[[ Data for this exercise, beginning ]]

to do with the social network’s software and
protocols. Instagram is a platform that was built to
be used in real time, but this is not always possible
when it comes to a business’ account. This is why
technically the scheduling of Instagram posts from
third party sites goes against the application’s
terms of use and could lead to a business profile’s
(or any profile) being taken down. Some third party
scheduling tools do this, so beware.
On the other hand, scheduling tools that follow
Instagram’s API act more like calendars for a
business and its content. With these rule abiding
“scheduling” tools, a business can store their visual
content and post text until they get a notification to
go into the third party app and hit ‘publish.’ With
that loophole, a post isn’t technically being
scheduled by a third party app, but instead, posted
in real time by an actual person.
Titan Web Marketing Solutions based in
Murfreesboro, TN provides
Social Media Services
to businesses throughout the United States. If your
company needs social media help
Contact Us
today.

[[ Data for this exercise, end ]]

### Exercise
Give back all of the entries exactly as written.

### Solution to the problem
to do with the social network’s software and
protocols. Instagram is a platform that was built to
be used in real time, but this is not always possible
when it comes to a business’ account. This is why
technically the scheduling of Instagram posts from
third party sites goes against the application’s
terms of use and could lead to a business profile’s
(or any profile) being taken down. Some third party
scheduling tools do this, so beware.
On the other hand, scheduling tools that follow
Instagram’s API act more like calendars for a
business and its content. With these rule abiding
“scheduling” tools, a business can store their visual
content and post text until they get a notification to
go into the third party app and hit ‘publish.’ With
that loophole, a post isn’t technically being
scheduled by a third party app, but instead, posted
in real time by an actual person.
Titan Web Marketing Solutions based in
Murfreesboro, TN provides
Social Media Services
to businesses throughout the United States. If your
company needs social media help
Contact Us
today.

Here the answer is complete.